Yes. Alcohol provides 7 calories per gram and your body burns it preferentially, which suppresses fat oxidation while it is being metabolised. The easiest way to handle it: subtract the alcohol calories from your fat or carb allowance for the day, never from protein. A pint of beer is roughly 200 calories, a 175 ml glass of wine around 160, and a single shot of spirits about 70. Two drinks a few times a week is compatible with fat loss; nightly drinking almost always stalls progress through worse sleep, lower training quality and disinhibited snacking.
Cronometer vs MyFitnessPal: which is more accurate for macros?

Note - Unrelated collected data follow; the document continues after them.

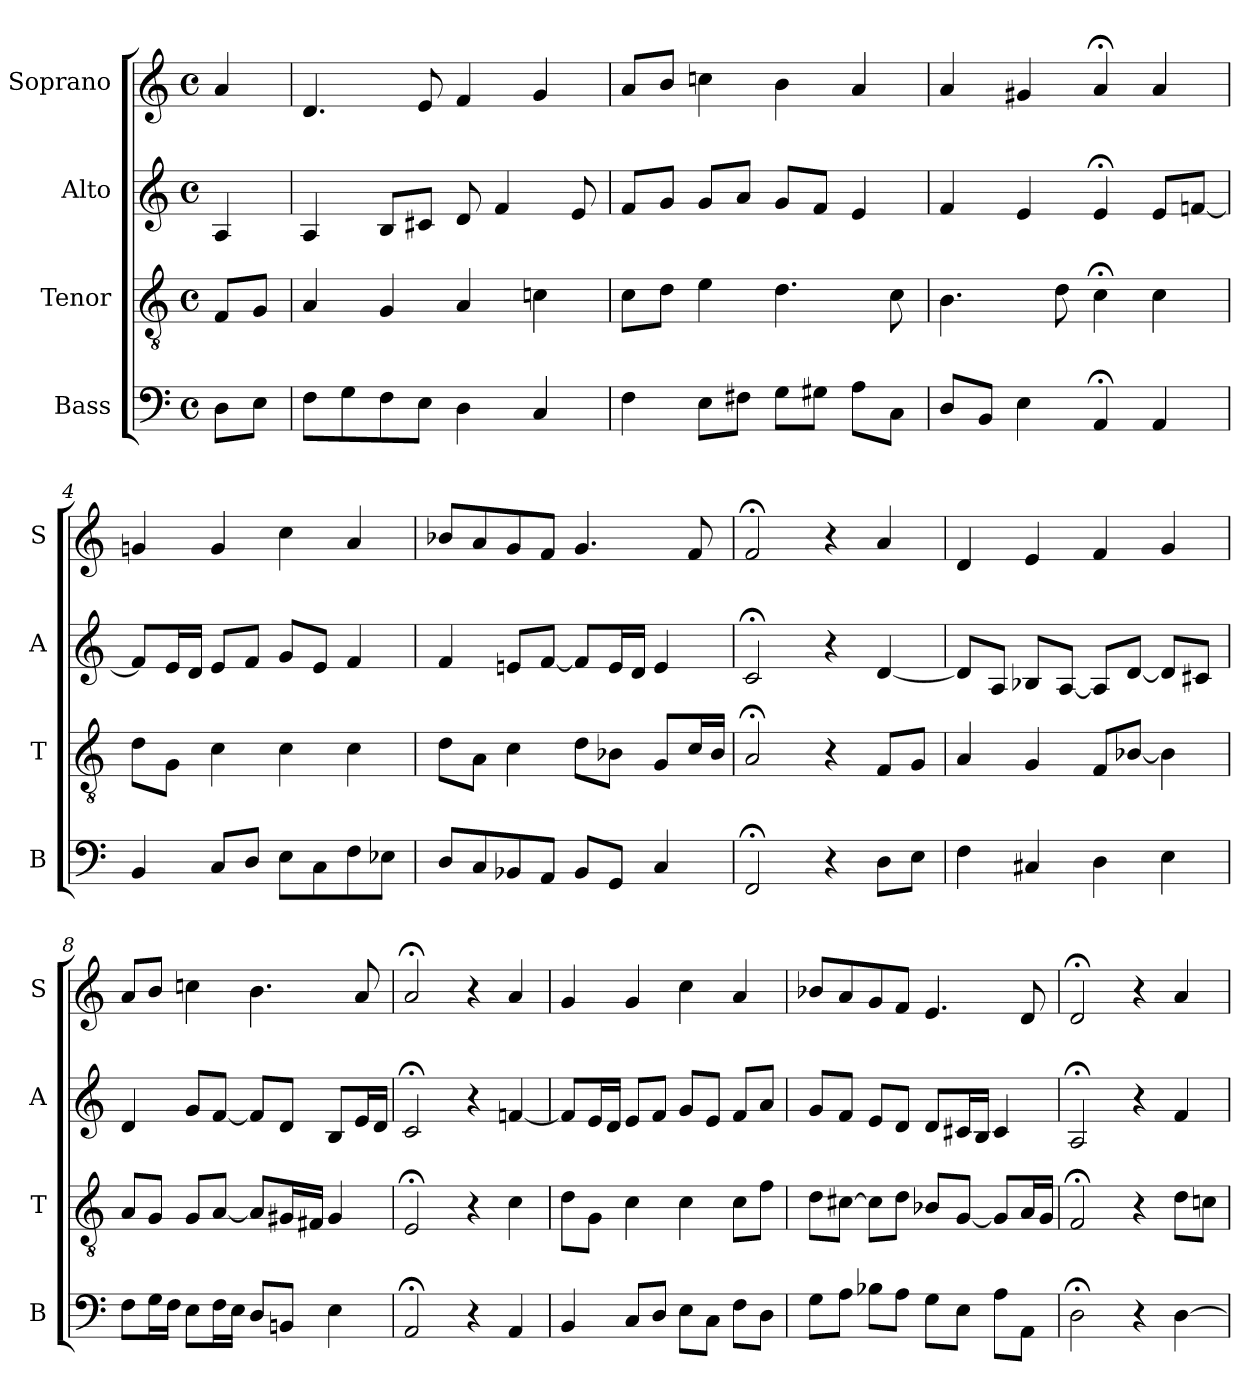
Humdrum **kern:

**kern	**kern	**kern	**kern
*part4	*part3	*part2	*part1
*staff4	*staff3	*staff2	*staff1
*I"Bass	*I"Tenor	*I"Alto	*I"Soprano
*I'B	*I'T	*I'A	*I'S
*clefF4	*clefGv2	*clefG2	*clefG2
*k[]	*k[]	*k[]	*k[]
*D:dor	*D:dor	*D:dor	*D:dor
*M4/4	*M4/4	*M4/4	*M4/4
*met(c)	*met(c)	*met(c)	*met(c)
*MM100	*MM100	*MM100	*MM100
=	=	=	=
8DL	8FL	4A	4a
8EJ	8GJ	.	.
=1	=1	=1	=1
8FL	4A	4A	4.d
8G	.	.	.
8F	4G	8BL	.
8EJ	.	8c#XJ	8e
4D	4A	8d	4f
.	.	4f	.
4C	4cn	.	4g
.	.	8e	.
=2	=2	=2	=2
4F	8cL	8fL	8aL
.	8dJ	8gJ	8bJ
8EL	4e	8gL	4ccn
8F#XJ	.	8aJ	.
8GL	4.d	8gL	4b
8G#XJ	.	8fJ	.
8AL	.	4e	4a
8CJ	8c	.	.
=3	=3	=3	=3
8DL	4.B	4f	4a
8BBJ	.	.	.
4E	.	4e	4g#X
.	8d	.	.
4AA;<	4c;<	4e;<	4a;<
4AA	4c	8eL	4a
.	.	[8fnJ	.
=4	=4	=4	=4
4BBi	8dL	8fL]	4gn
.	8GiJ	16eL	.
.	.	16dJJ	.
8CiL	4ci	8eL	4g
8DJ	.	8fJ	.
8EL	4c	8gL	4cc
8C	.	8eJ	.
8F	4c	4f	4a
8E-XJ	.	.	.
=5	=5	=5	=5
8DL	8dL	4f	8b-XL
8C	8AJ	.	8a
8BB-X	4c	8enL	8g
8AAJ	.	[8fJ	8fJ
8BB-L	8dL	8fL]	4.g
8GGJ	8B-XJ	16eL	.
.	.	16dJJ	.
4C	8GL	4e	.
.	16cL	.	8f
.	16B-JJ	.	.
=6	=6	=6	=6
2FF;<	2A;<	2c;<	2f;<
4r	4r	4r	4r
8DL	8FL	[4d	4a
8EJ	8GJ	.	.
=7	=7	=7	=7
4F	4A	8dL]	4d
.	.	8AJ	.
4C#X	4G	8B-XL	4e
.	.	[8AJ	.
4D	8FL	8AL]	4f
.	[8B-XJ	[8dJ	.
4E	4B-]	8dL]	4g
.	.	8c#XJ	.
=8	=8	=8	=8
8FL	8AL	4d	8aL
16GL	8GJ	.	8bJ
16FJJ	.	.	.
8EL	8GL	8gL	4ccn
16FL	[8AJ	[8fJ	.
16EJJ	.	.	.
8DL	8AL]	8fL]	4.b
8BBnJ	16G#XL	8dJ	.
.	16F#XJJ	.	.
4E	4G#	8BL	.
.	.	16eL	8a
.	.	16dJJ	.
=9	=9	=9	=9
2AA;<	2E;<	2c;<	2a;<
4r	4r	4r	4r
4AA	4c	[4fn	4a
=10	=10	=10	=10
4BBi	8dL	8fL]	4g
.	8GiJ	16eL	.
.	.	16dJJ	.
8CiL	4ci	8eL	4g
8DJ	.	8fJ	.
8EL	4c	8gL	4cc
8CJ	.	8eJ	.
8FL	8cL	8fL	4a
8DJ	8fJ	8aJ	.
=11	=11	=11	=11
8GL	8dL	8gL	8b-XL
8AJ	[8c#XJ	8fJ	8a
8B-XL	8c#L]	8eL	8g
8AJ	8dJ	8dJ	8fJ
8GL	8B-XL	8dL	4.e
8EJ	[8GJ	16c#XL	.
.	.	16BJJ	.
8AL	8GL]	4c#	.
8AAJ	16AL	.	8d
.	16GJJ	.	.
=12	=12	=12	=12
2D;<	2F;<	2A;<	2d;<
4r	4r	4r	4r
[4D	8dL	4f	4a
.	8cnJ	.	.
=	=	=	=
*-	*-	*-	*-
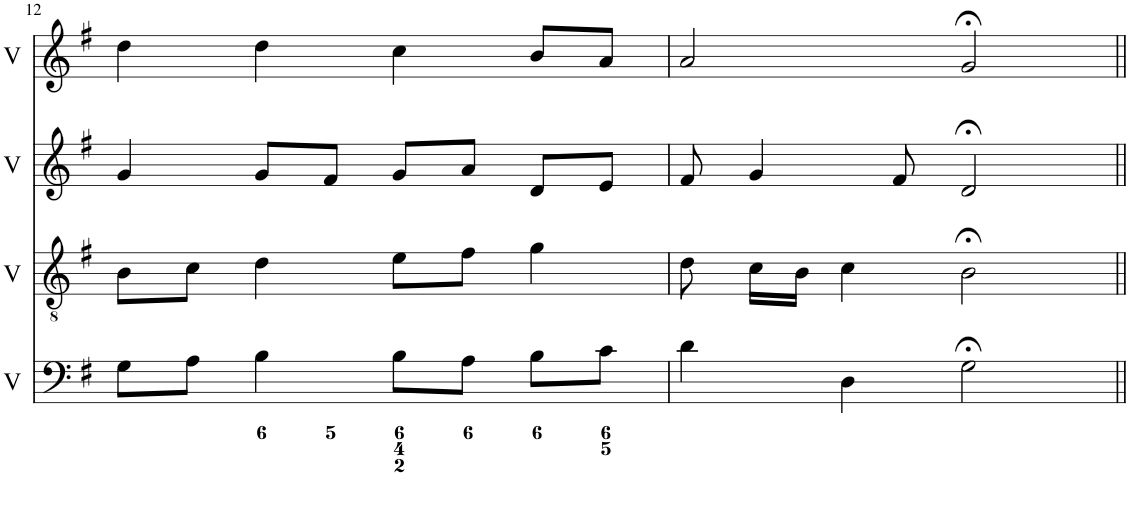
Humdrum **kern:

**kern	**kern	**kern	**kern
*part4	*part3	*part2	*part1
*staff4	*staff3	*staff2	*staff1
*I"Voice	*I"Voice	*I"Voice	*I"Voice
*I'V	*I'V	*I'V	*I'V
!!LO:PB:g=z
*clefF4	*clefGv2	*clefG2	*clefG2
*k[f#]	*k[f#]	*k[f#]	*k[f#]
*M4/4	*M4/4	*M4/4	*M4/4
=12	=12	=12	=12
8G\L	8B\L	4g/	4dd\
8A\J	8c\J	.	.
4B\	4d\	8g/L	4dd\
.	.	8f#/J	.
8B\L	8e\L	8g/L	4cc\
8A\J	8f#\J	8a/J	.
8B\L	4g\	8d/L	8b/L
8c\J	.	8e/J	8a/J
=13	=13	=13	=13
4d\	8d\	8f#/	2a/
.	16c\LL	4g/	.
.	16B\JJ	.	.
4D\	4c\	.	.
.	.	8f#/	.
2G;<\	2B;<\	2d;</	2g;</
=||	=||	=||	=||
*-	*-	*-	*-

MyFitnessPal has the larger database and is faster, but it lets users submit entries, so the same food can have wildly different macro values depending on which entry you pick. Cronometer uses primarily verified sources (USDA, NCCDB) and is far more accurate for micronutrients and reasonable for macros, but its database is smaller and entry takes a few more taps. The pragmatic approach: use MyFitnessPal for speed but stick to entries marked with a green check or that list a full macro breakdown, and weigh foods on a scale - portion-size errors dwarf any database error.
How do I set a fixed protein target in grams per kg instead of a percentage?
Switch the Protein basis control to 'g per kg' and pick your figure (1.2, 1.6, 2.0 or 2.2 g/kg). The calculator then locks protein to that amount times your bodyweight, converts it to calories (protein = 4 kcal/g), and splits whatever calories remain between carbs and fats using the carb-to-fat ratio of the tab you selected. This is how a coach or dietitian actually programs: protein is set first as a fixed dose, never as a percentage. The reason matters in a deficit. A percentage split silently under-delivers protein when calories drop - 30% protein on a 1,400 kcal cut gives a 90 kg lifter only about 105 g (1.17 g/kg), far below the 1.6 to 2.2 g/kg the ISSN and ADA recommend to preserve muscle. Anchoring to g/kg keeps protein constant no matter how low calories go, and the 'Effective protein' line confirms the exact g/kg you are getting.
How is this macro calculator actually calculated, and which BMR formula?
The pipeline is the industry standard. First we estimate basal metabolic rate (BMR) with the Mifflin-St Jeor equation, which is more accurate for modern populations than the older Harris-Benedict formula: for men, BMR = 10 x weight(kg) + 6.25 x height(cm) - 5 x age + 5; for women the constant is -161 instead of +5. Next we multiply BMR by an activity factor (1.2 sedentary up to 1.9 for athletes) to get total daily energy expenditure (TDEE) - the calories you burn in a typical day. Finally we apply your goal adjustment: a deficit of roughly 250 to 1,000 kcal for fat loss, zero for maintenance, or a surplus for gaining, with a 1,200 kcal floor for safety. Those goal calories are then divided into protein, carbs and fats by your chosen split or your g/kg protein target.